═════ EXTRACTED MATERIAL

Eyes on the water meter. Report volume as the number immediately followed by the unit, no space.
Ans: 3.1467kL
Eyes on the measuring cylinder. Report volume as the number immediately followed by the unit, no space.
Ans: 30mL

══════════
═════ EXTRACTED MATERIAL

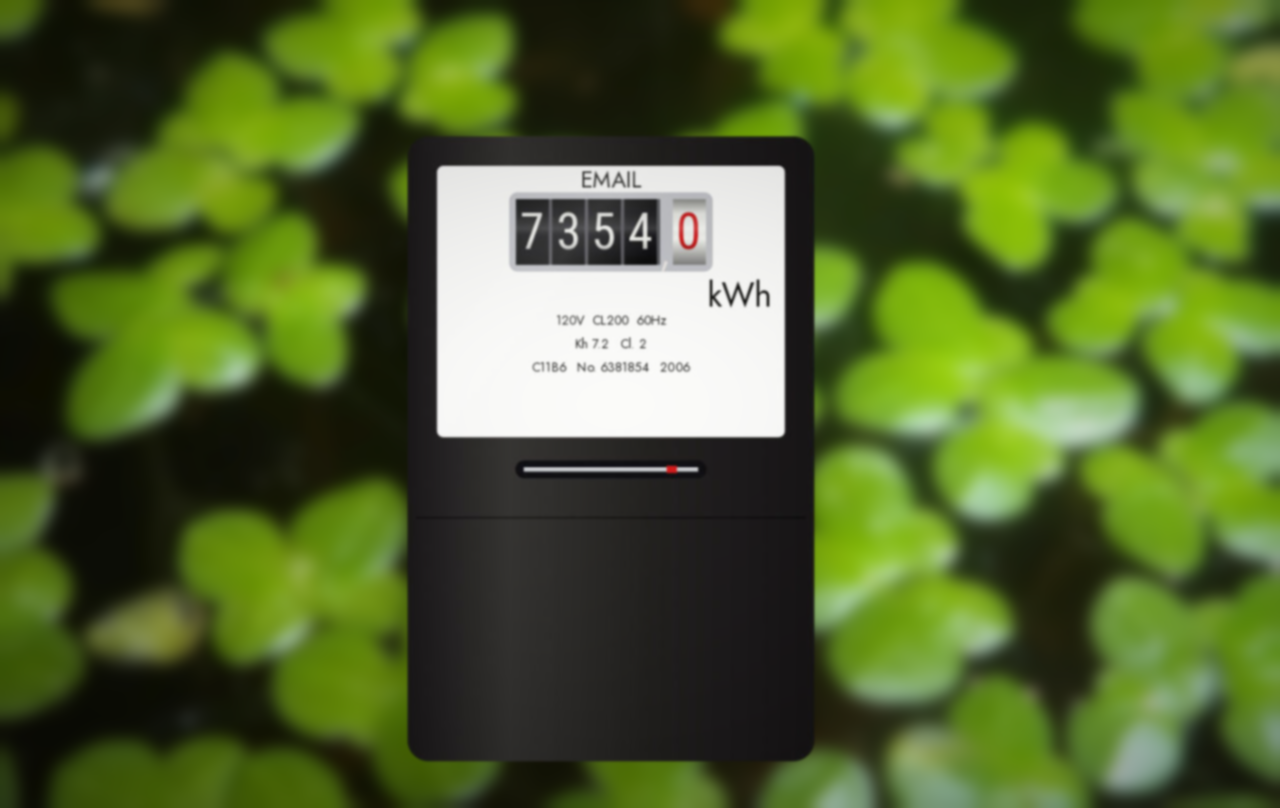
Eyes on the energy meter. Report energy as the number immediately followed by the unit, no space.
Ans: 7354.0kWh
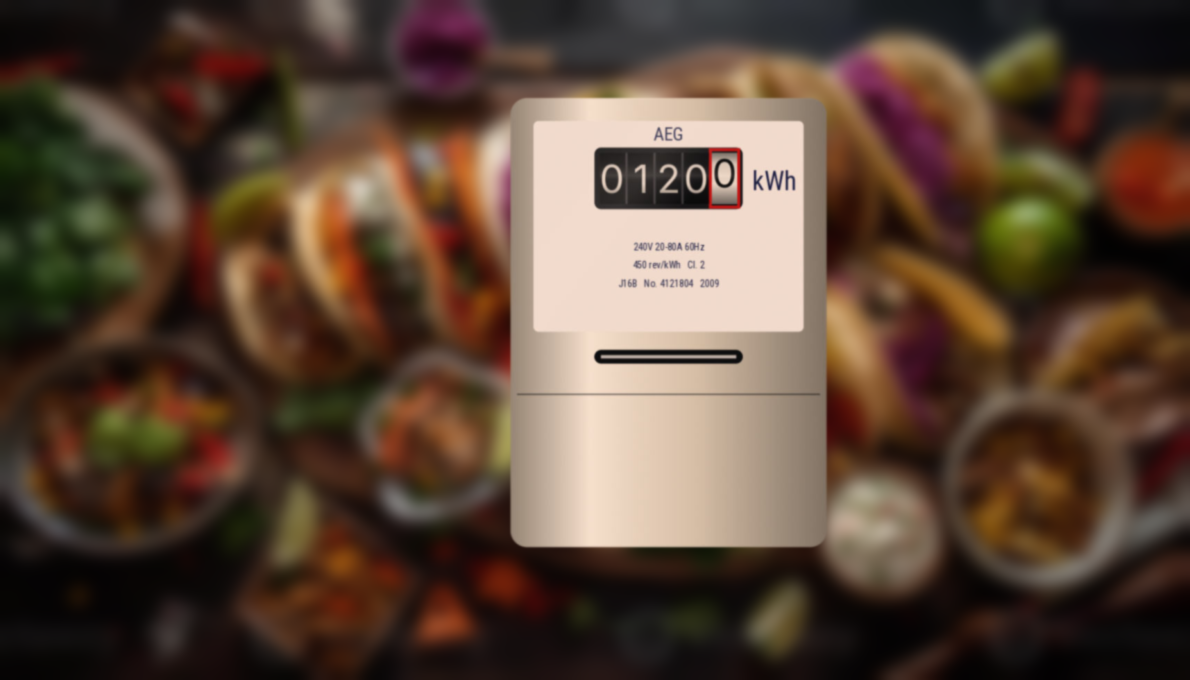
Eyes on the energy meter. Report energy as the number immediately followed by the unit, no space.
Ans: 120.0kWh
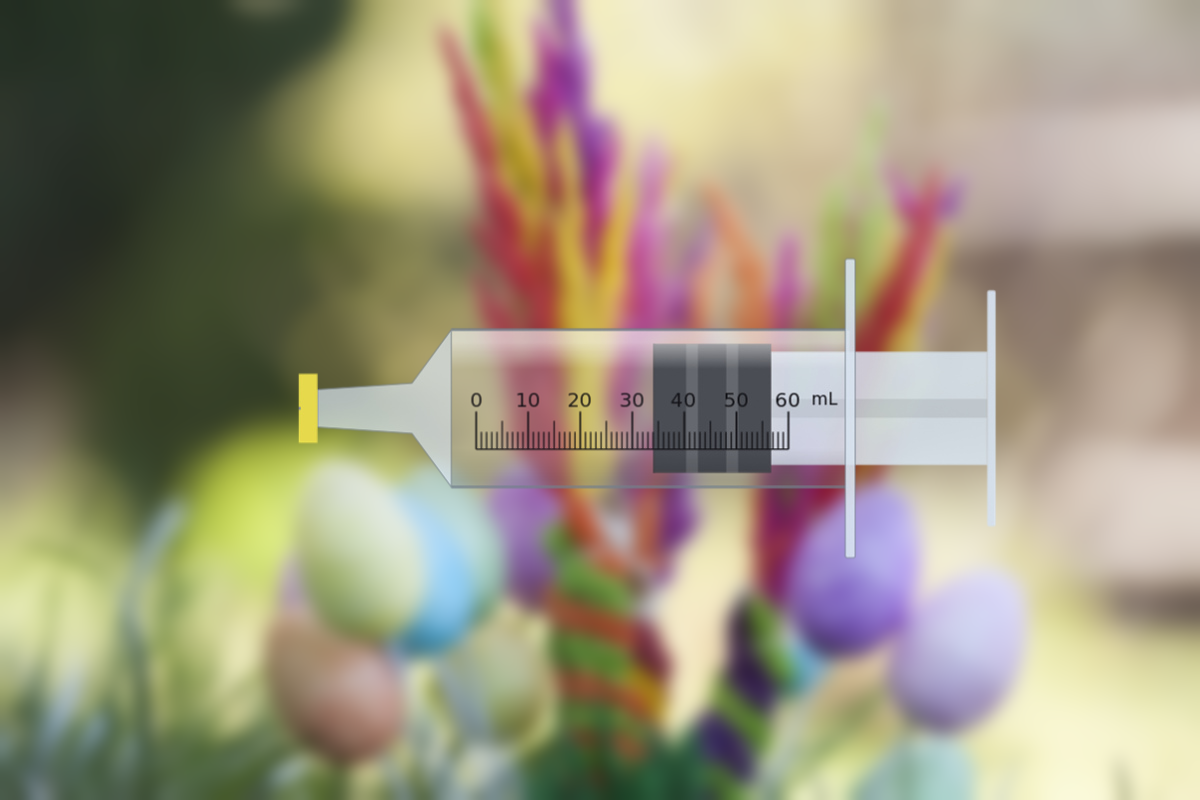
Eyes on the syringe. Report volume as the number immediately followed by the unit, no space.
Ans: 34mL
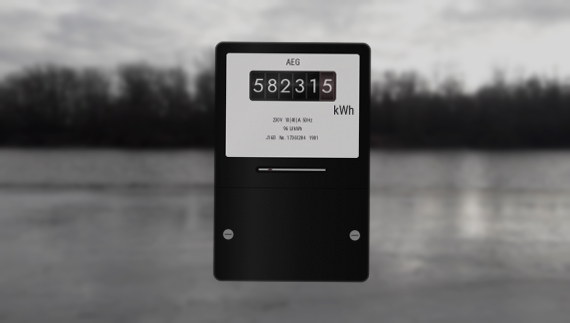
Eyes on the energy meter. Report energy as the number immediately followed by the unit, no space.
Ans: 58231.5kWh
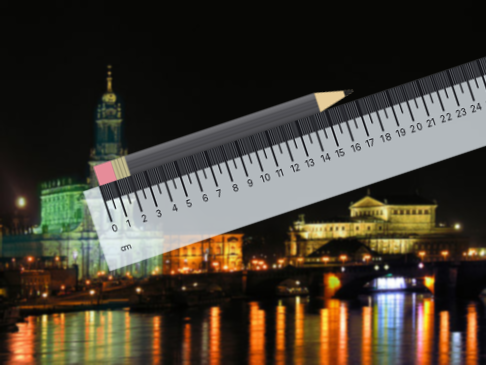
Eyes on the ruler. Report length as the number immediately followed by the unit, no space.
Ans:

══════════

= EXERCISE OBJECTIVE =
State only the number of lines in the rows above that contain the word "volume". Case counts.

= EXPECTED OUTPUT =
3